Flipping the GPCR Switch: Structure-Based Development of Selective Cannabinoid Receptor 2 Inverse Agonists

We report a blueprint for the rational design of G protein coupled receptor (GPCR) ligands with a tailored functional response. The present study discloses the structure-based design of cannabinoid receptor type 2 (CB₂R) selective inverse agonists (S)-1 and (R)-1, which were derived from privileged agonist HU-308 by introduction of a phenyl group at the gem-dimethylheptyl side chain. Epimer (R)-1 exhibits high affinity for CB₂R with K_d = 39.1 nM and serves as a platform for the synthesis of a wide variety of probes. Notably, for the first time these fluorescent probes retain their inverse agonist functionality, high affinity, and selectivity for CB₂R independent of linker and fluorophore substitution. Ligands (S)-1, (R)-1, and their derivatives act as inverse agonists in CB₂R-mediated cAMP as well as G protein recruitment assays and do not trigger β-arrestin–receptor association. Furthermore, no receptor activation was detected in live cell ERK_1/2 phosphorylation and Ca²⁺-release assays. Confocal fluorescence imaging experiments with (R)-7 (Alexa488) and (R)-9 (Alexa647) probes employing BV-2 microglial cells visualized CB₂R expressed at endogenous levels.
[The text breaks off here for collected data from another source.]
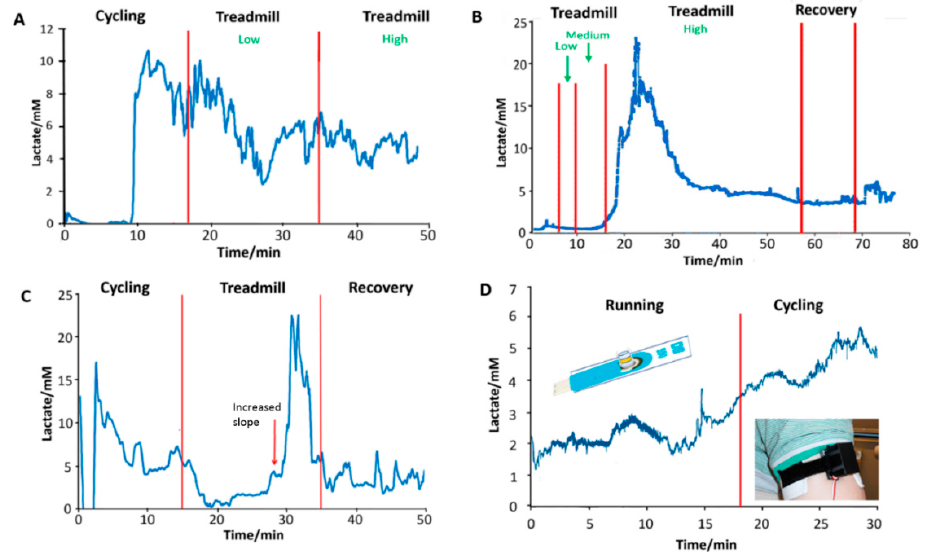
Figure 10. Sweat lactate monitoring during exercise using different combinations (cycling, running treadmill exercise) as indicated at the top of each figure. High, low, medium in green refer to the level of intensity of the treadmill exercise. Vertical bars represent the specific exercise periods. Breakthrough sweating led to sensor activation and sharp a rise in measured lactate response ( A , C ). There is increase in lactate level commensurate with the intensity of exercise in two subjects ( B , C ), but no link to exercise progression in the two other subjects ( A , D ). The optional facility for wireless transmission was used in ( D ). Planar electrode schematic with membranes (polyurethane, LOx, SPEES PES) as in Figure 4 with surrounding well (not to scale) (red), shown as inset in ( D ) with final assembly including optional wireless transmitter strapped to the upper arm.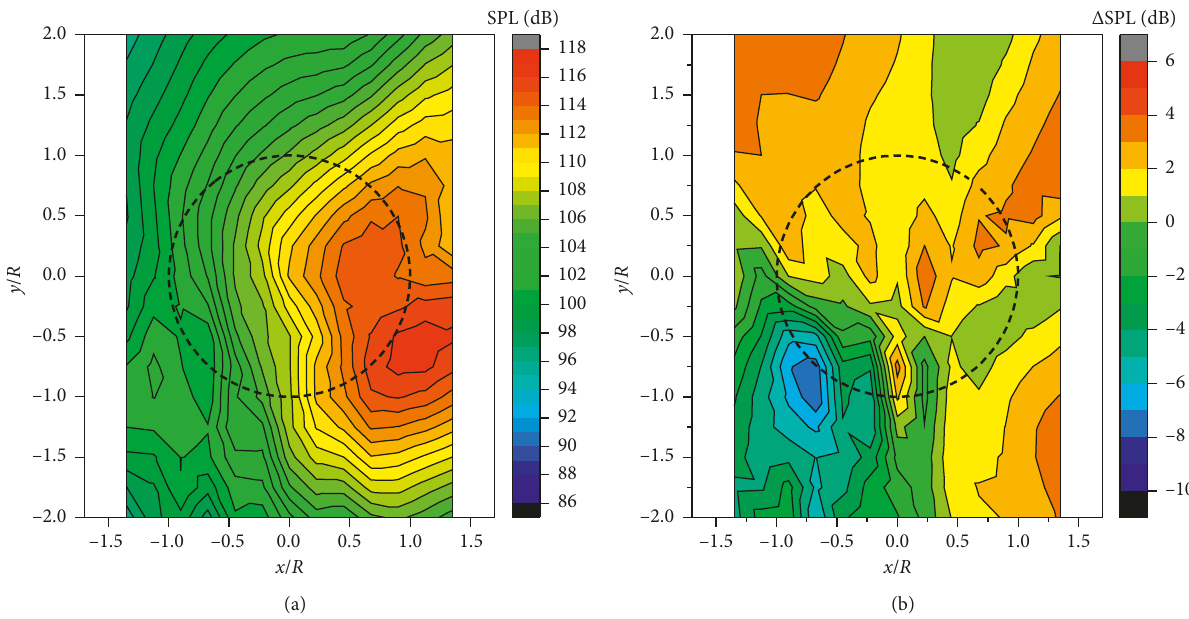
Figure 12: Midfrequency (6th–40th) BVI noise directivity pattern of the ECR with 8 ∘ pre-index angle. (a) Predicted SPL noise contours; (b) difference of SPL between ECR with 8 ∘ and 6 ∘ pre-index angle.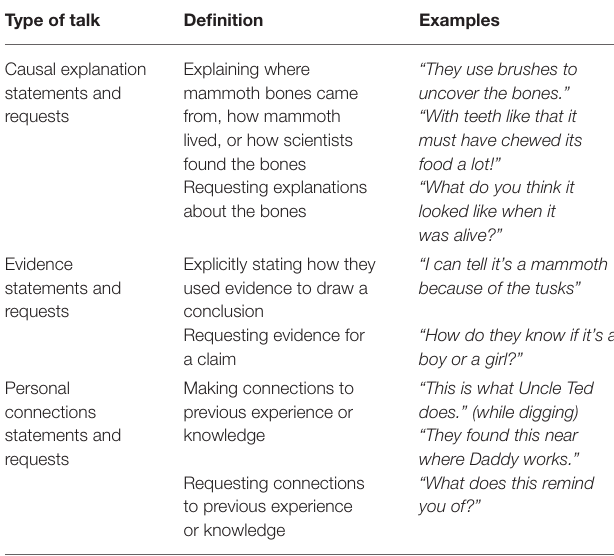
TABLE 2 | Coding categories for parents’ and children’s explanatory science talk at the 8 fossil and replica bone exhibits (coded in number of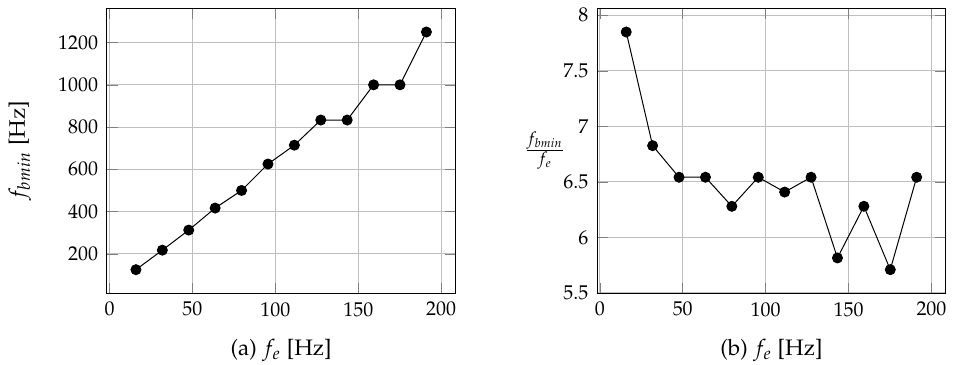
Figure 12. Experimentally measured relation between the minimum required Kalman matrices calculation frequency f bmin and the rotor electrical frequency f e . ( a ) the relation between mini- mum required f bmin and f e , ( b ) the relation between the ratio of f bmin to f e and the rotor electrical frequency f e .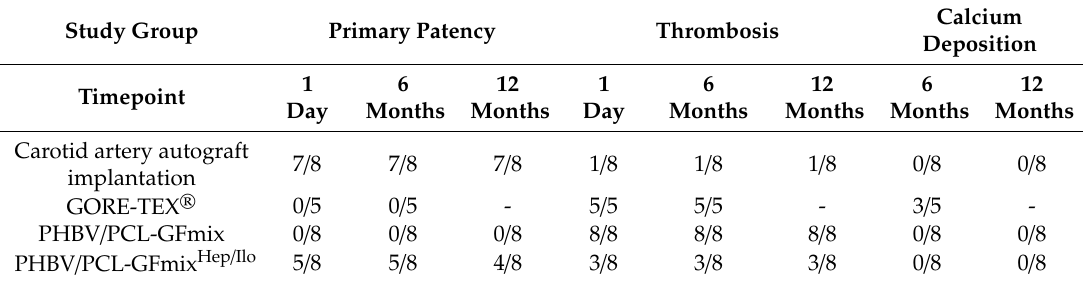
Figure 5. Representative images of PHBV/PCL-GFmix Hep/Ilo grafts explanted 6 months following surgery. ( a ) Magnification ×50. ( b ) Magnification ×200. Scale bar = 100 μ m.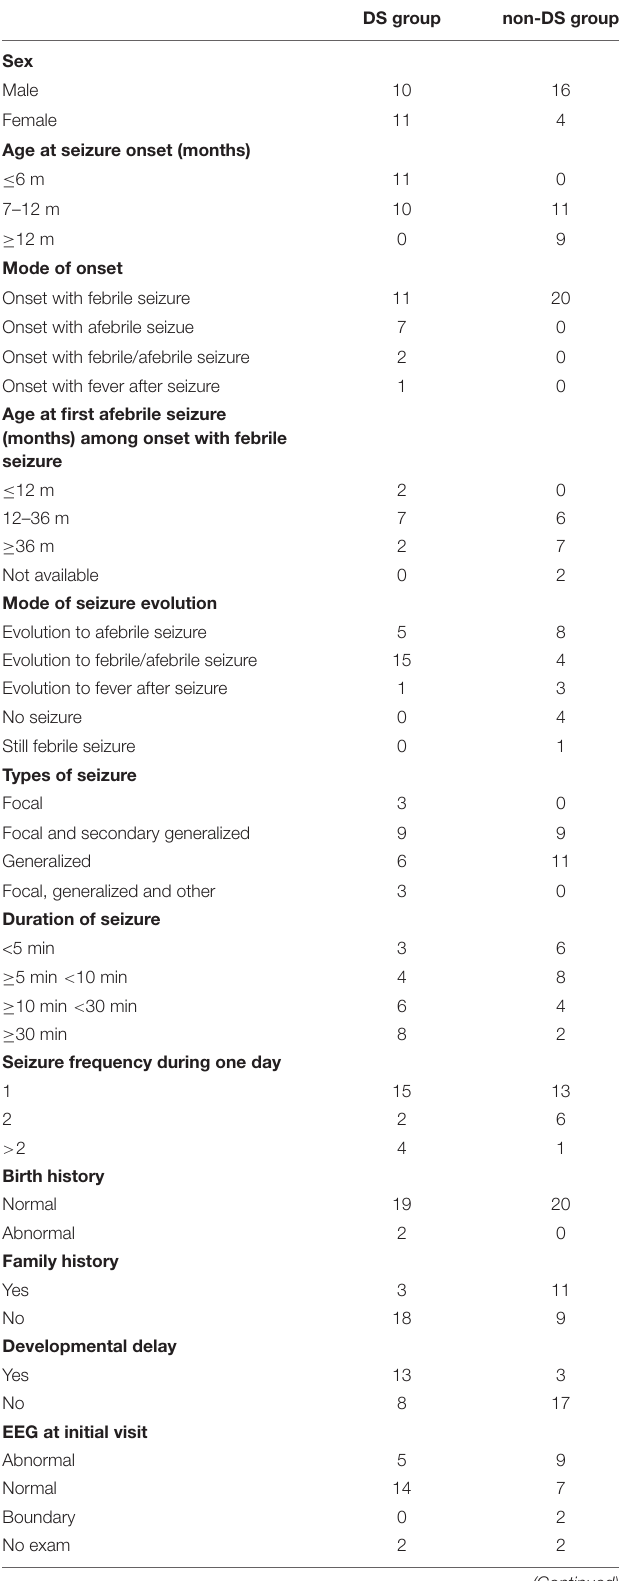
TABLE 2 | Summary of 41 patients’ clinical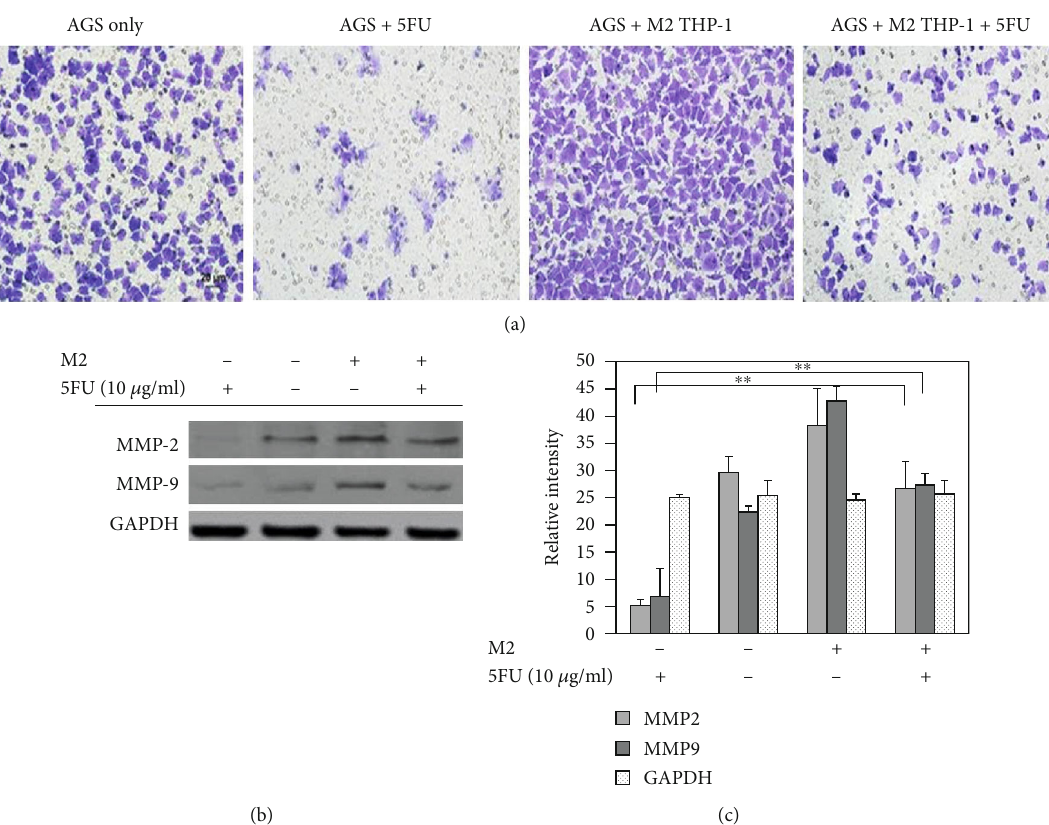
Figure 4: Cell migration and invasion of AGS cells. (a) AGS cells were plated in 0.8 μ m pore size Transwell and incubated for 24h. After 24h incubation, AGS cells were treated with 10 μ g/ml of 5FU in FBS free media, and the inserts were added in wells containing polarized THP-1- M2 macrophages or fresh media and incubated for further 24 h. After 24h, nonmigrating cells on the upper side of the membrane were removed and migrated cells on the lower side of the membrane were fi xed with ice-cold methanol. Fixed membranes were stained with 0.5% crystal violet. (b) Western blot analysis of MMP-2 and MMP-9 proteins. (c) Quanti fi cation of western blot bands. Statistically signi fi cant di ff erence was set at ∗∗ P < 0 : 01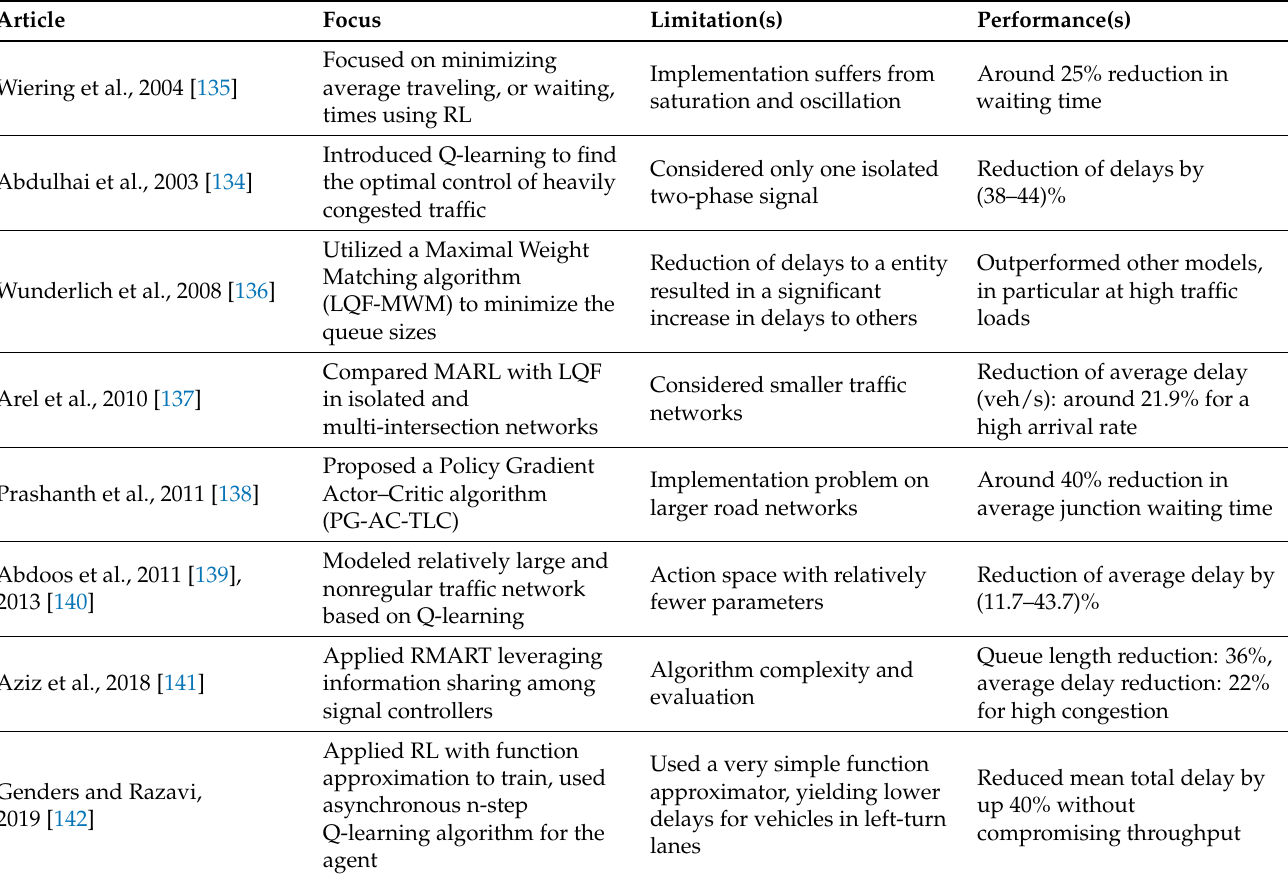
Table 23. Summary of the works found related to the Q-learning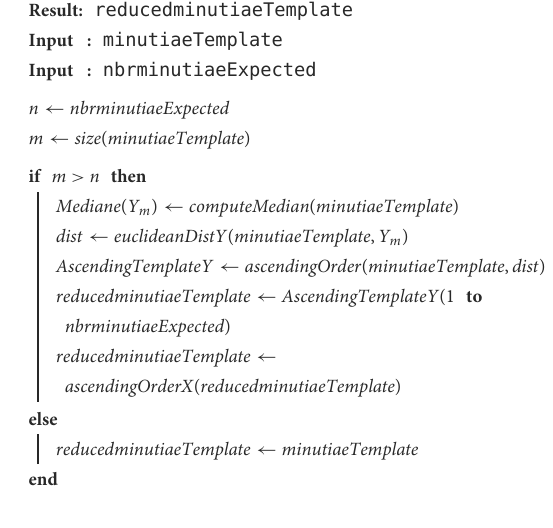
Algorithm 4. Median Y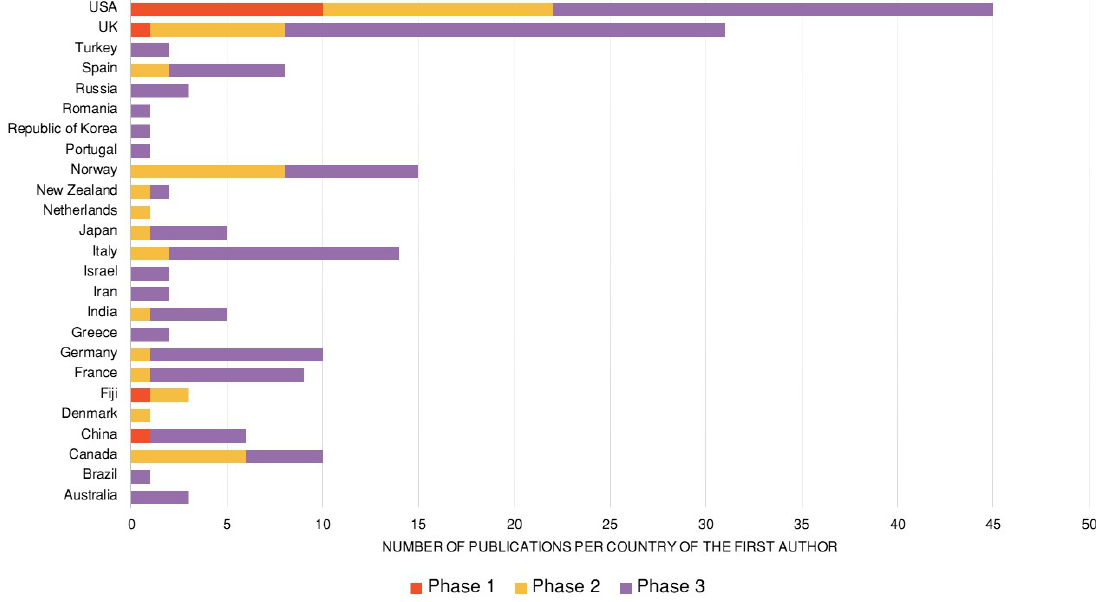
Figure 7. Number of articles per country of the first author during three phases over the 35-year period analyzed.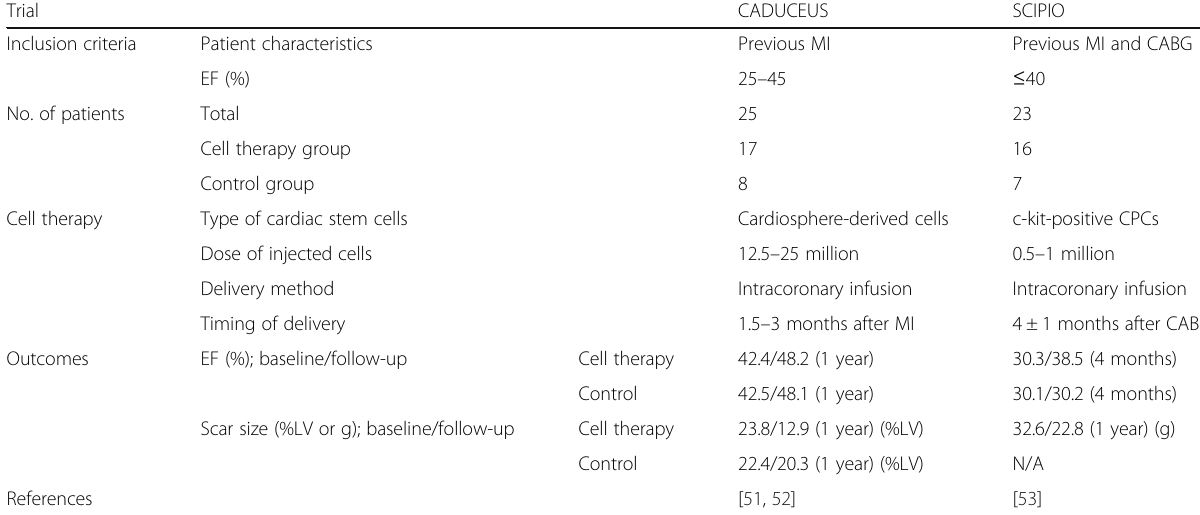
Table 1 Clinical trials using cardiac stem cells Trial CADUCEUS Inclusion criteria Patient characteristics No. of patients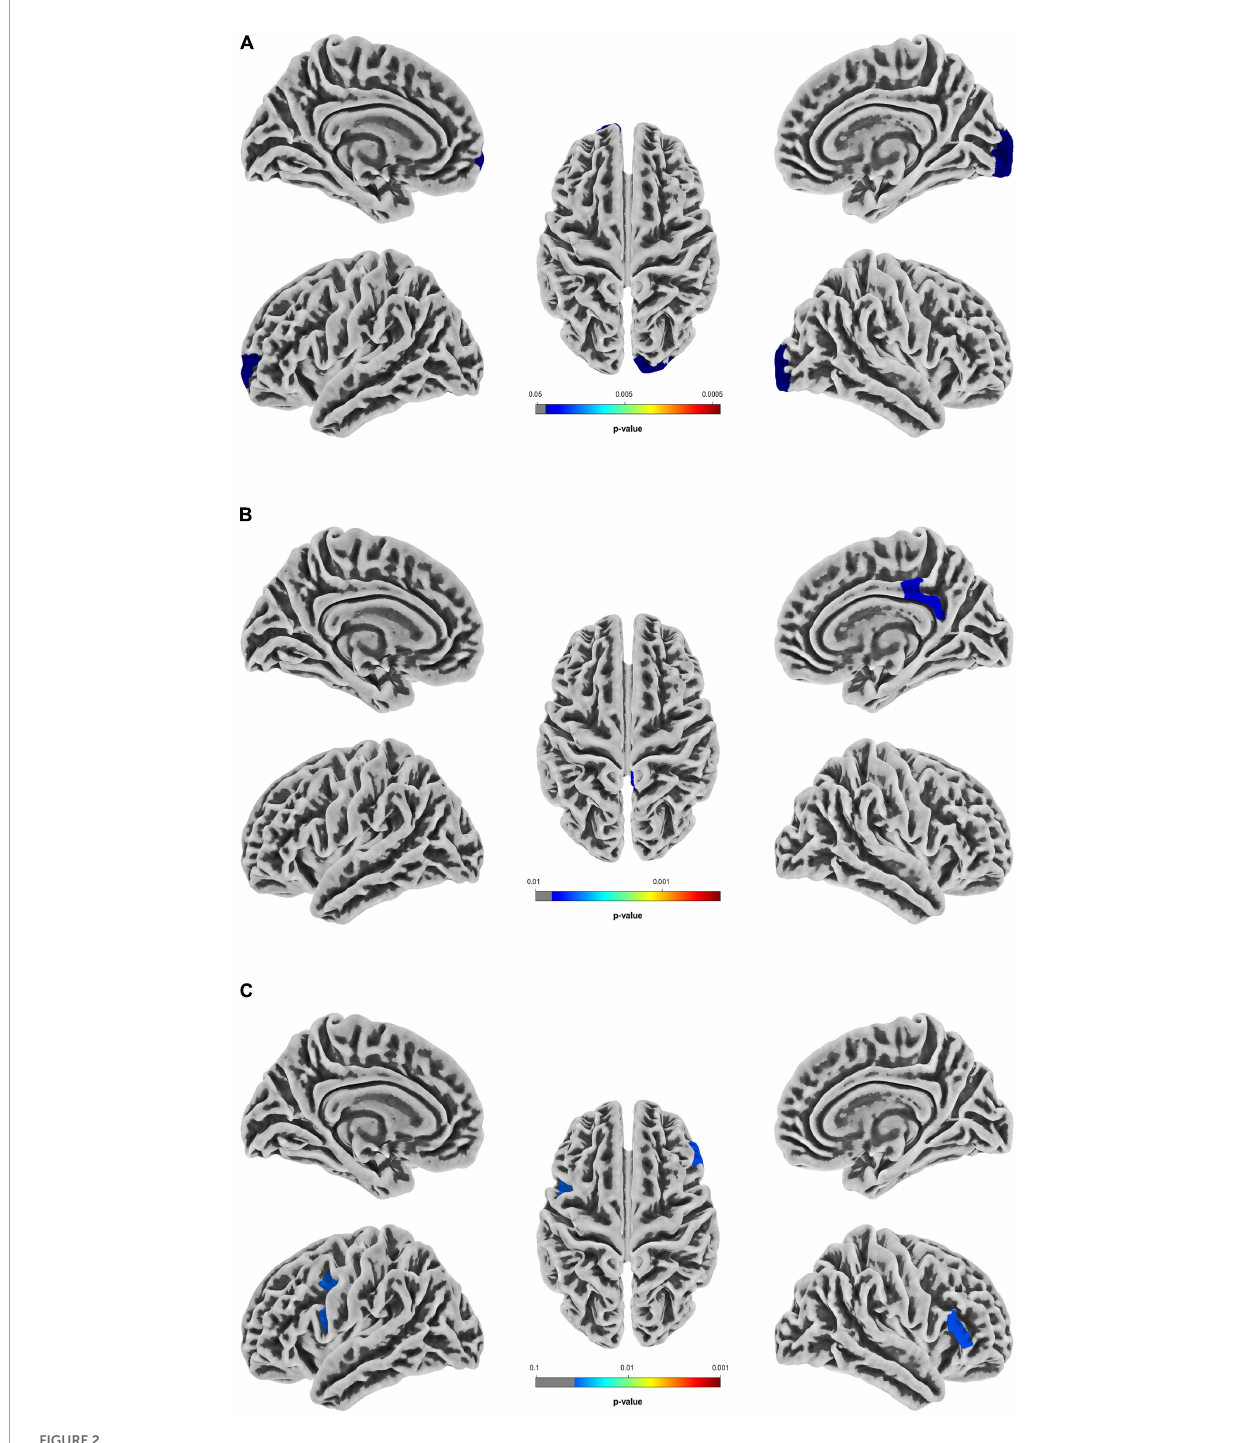
FIGURE2 Differential brain regions in the SBM indices between T2DM patients with normal cognitive function and healthy controls. (A) Differential brain regions with intergroup differences in sulcus depth. (B) Differential brain regions with intergroup differences in fractal dimension. (C) Differential brain regions with intergroup differences in gyrification index. Two sample t-test, Holm-Bonferroni corrected. T2DM, type 2 diabetes mellitus group; SBM, surface-based morphometry.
Finally, molecular dynamics simulations corroborate the initial docking data in which inverse agonists restrict movement of toggle switch Trp258^6.48 and thereby stabilize CB₂R in its inactive state.

We report a generalizable strategy for structure-based agonist-to-inverse-agonist functional transformation and probe development by ligand modification that modulates the GPCR toggle switch of CB₂R.